------ SOURCE INFORMATION
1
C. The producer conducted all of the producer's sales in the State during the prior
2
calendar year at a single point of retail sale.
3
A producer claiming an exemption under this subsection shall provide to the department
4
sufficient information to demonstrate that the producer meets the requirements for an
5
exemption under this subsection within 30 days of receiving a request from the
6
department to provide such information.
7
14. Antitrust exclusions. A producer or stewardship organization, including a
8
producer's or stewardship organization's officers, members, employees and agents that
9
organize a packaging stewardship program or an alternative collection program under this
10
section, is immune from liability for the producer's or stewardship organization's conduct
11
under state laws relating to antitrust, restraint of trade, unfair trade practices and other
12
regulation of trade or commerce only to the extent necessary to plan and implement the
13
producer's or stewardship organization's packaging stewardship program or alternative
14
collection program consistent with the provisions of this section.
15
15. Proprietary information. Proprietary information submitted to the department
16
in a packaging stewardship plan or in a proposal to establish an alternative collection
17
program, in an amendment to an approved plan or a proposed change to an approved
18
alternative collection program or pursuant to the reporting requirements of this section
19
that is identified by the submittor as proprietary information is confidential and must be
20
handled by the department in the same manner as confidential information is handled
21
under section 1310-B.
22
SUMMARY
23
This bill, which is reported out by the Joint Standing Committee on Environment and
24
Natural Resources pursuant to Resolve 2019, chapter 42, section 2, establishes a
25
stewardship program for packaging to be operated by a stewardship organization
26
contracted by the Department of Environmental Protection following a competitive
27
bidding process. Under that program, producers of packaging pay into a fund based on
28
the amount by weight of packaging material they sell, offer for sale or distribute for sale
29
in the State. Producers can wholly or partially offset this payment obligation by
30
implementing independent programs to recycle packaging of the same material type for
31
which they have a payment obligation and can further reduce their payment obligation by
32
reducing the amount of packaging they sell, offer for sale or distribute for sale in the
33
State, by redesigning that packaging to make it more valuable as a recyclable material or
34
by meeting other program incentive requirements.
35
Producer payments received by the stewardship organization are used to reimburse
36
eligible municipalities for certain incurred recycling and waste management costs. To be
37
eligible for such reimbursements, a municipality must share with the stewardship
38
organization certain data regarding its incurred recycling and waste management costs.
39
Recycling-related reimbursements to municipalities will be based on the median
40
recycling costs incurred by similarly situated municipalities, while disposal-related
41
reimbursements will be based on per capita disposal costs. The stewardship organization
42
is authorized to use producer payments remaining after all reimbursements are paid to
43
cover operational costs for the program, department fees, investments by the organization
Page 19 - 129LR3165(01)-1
------------
◆ **EXERCISE REQUIREMENTS**
Check each line of the data above for the word "material", then state how many lines have it. Give the number alone.

◆ **TASK ANSWER**
3